• **WORK TO BE COMPLETED**
Your task is to retype, exactly and without pictures, the line holding "hfov_deg: 65.3" and each line that follows it to the end of the entries.

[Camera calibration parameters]
******************************

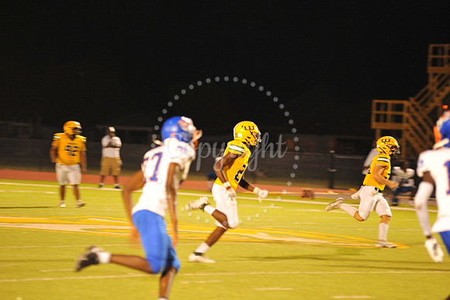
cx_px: 225
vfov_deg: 6.9
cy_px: 150
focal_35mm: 200
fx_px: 2498
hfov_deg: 10.3
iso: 3200
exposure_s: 1/160
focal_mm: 200
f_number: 3.2
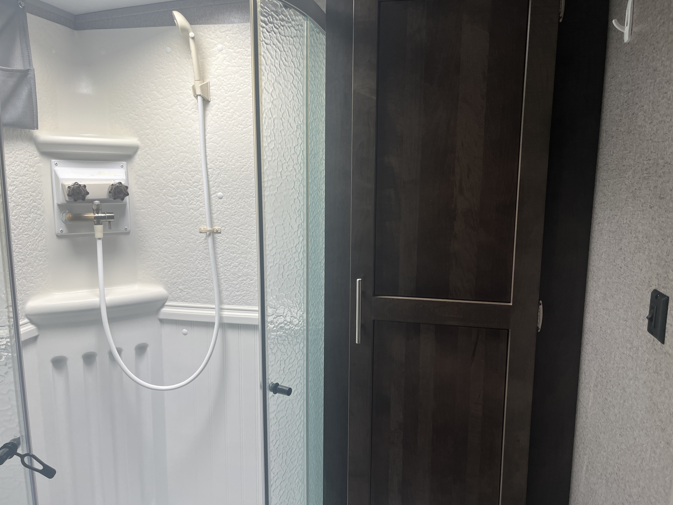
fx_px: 525
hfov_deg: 65.3
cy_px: 259
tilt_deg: -7.3
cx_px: 344
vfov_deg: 51.3
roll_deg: +0.4
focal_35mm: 27
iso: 50
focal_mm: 5.1
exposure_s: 1/122
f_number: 1.6
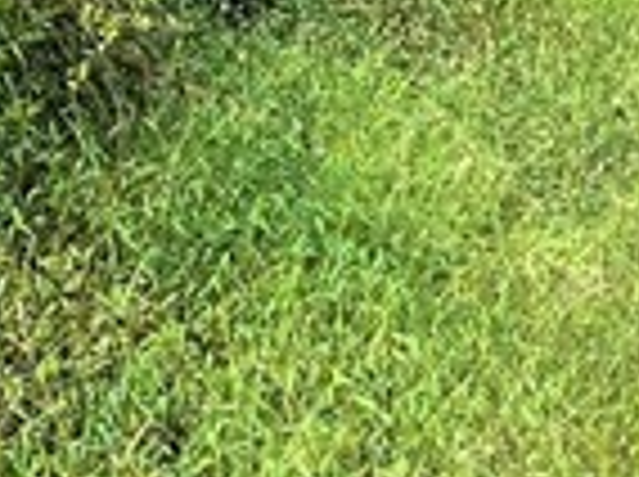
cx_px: 428
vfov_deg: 7.6
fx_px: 3465
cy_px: -382
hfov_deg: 10.5
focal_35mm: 188
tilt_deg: +0.2
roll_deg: +0.4
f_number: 1.6
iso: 32
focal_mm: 4.2
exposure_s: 1/121
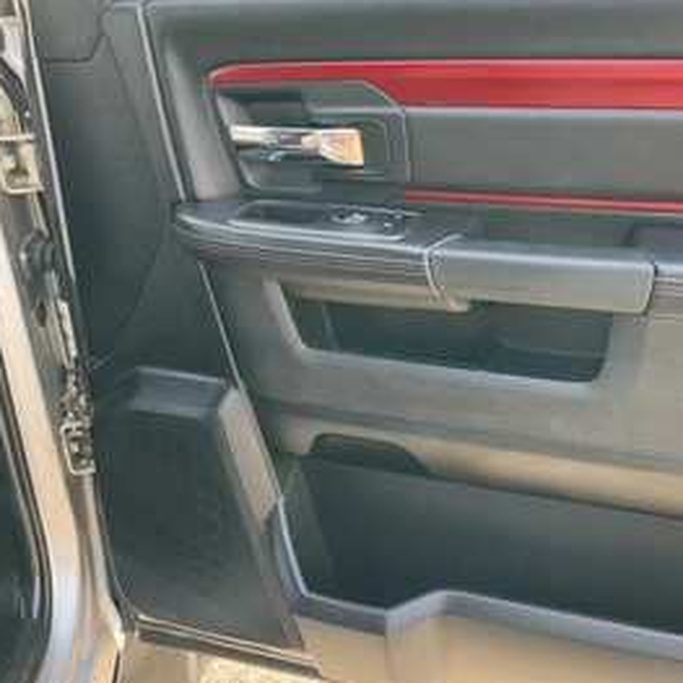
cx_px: 509
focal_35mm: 39
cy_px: 343
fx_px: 871
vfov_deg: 42.8
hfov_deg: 41.6
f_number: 1.8
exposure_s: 1/122
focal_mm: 3
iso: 50
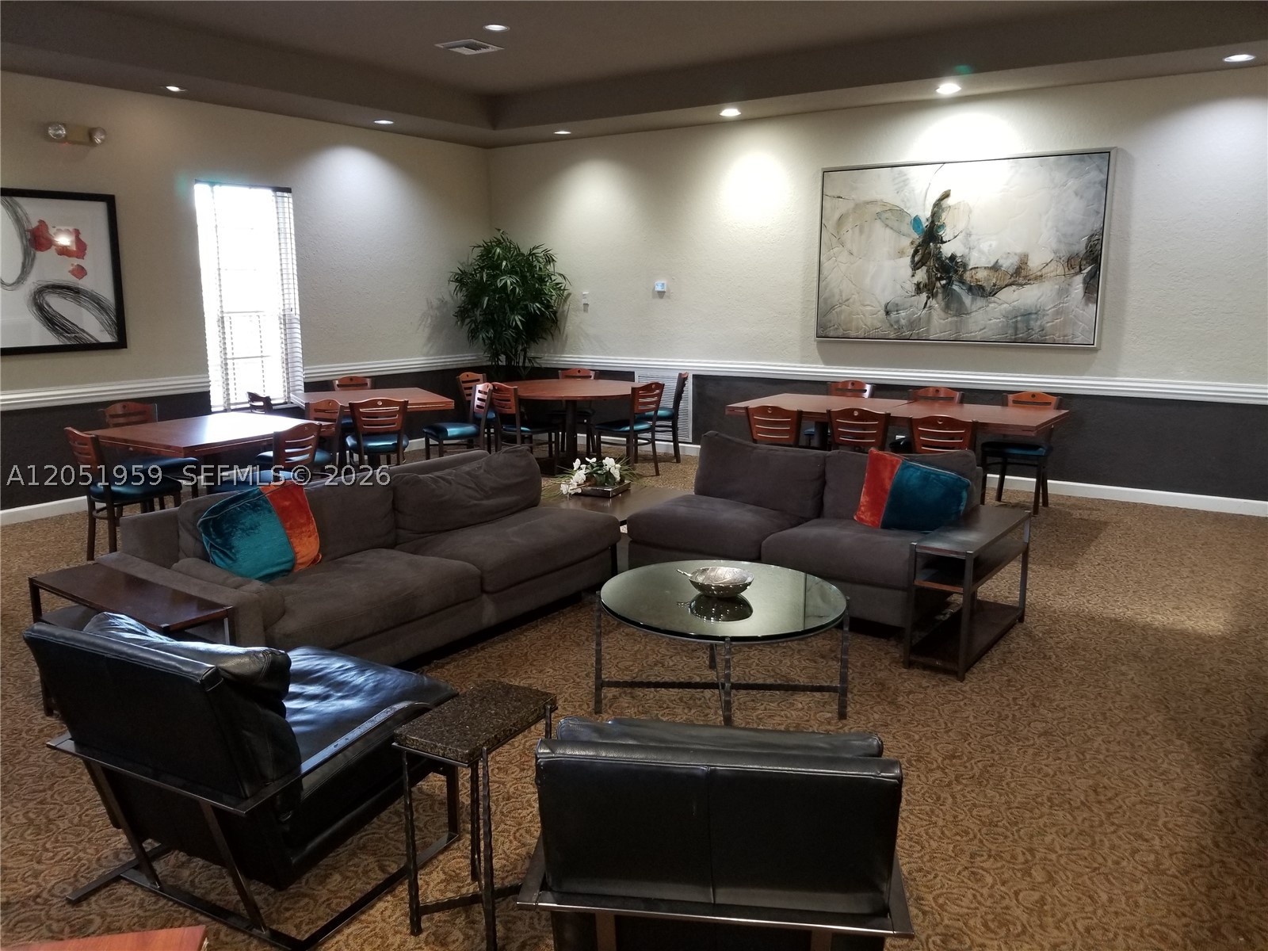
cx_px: 634
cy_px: 476
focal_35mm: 26
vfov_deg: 53.1
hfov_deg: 67.3
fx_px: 952
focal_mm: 4.25
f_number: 1.7
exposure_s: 1/12
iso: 125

******************************

• **RESPONSE**
hfov_deg: 65.3
cy_px: 259
tilt_deg: -7.3
cx_px: 344
vfov_deg: 51.3
roll_deg: +0.4
focal_35mm: 27
iso: 50
focal_mm: 5.1
exposure_s: 1/122
f_number: 1.6
cx_px: 428
vfov_deg: 7.6
fx_px: 3465
cy_px: -382
hfov_deg: 10.5
focal_35mm: 188
tilt_deg: +0.2
roll_deg: +0.4
f_number: 1.6
iso: 32
focal_mm: 4.2
exposure_s: 1/121
cx_px: 509
focal_35mm: 39
cy_px: 343
fx_px: 871
vfov_deg: 42.8
hfov_deg: 41.6
f_number: 1.8
exposure_s: 1/122
focal_mm: 3
iso: 50
cx_px: 634
cy_px: 476
focal_35mm: 26
vfov_deg: 53.1
hfov_deg: 67.3
fx_px: 952
focal_mm: 4.25
f_number: 1.7
exposure_s: 1/12
iso: 125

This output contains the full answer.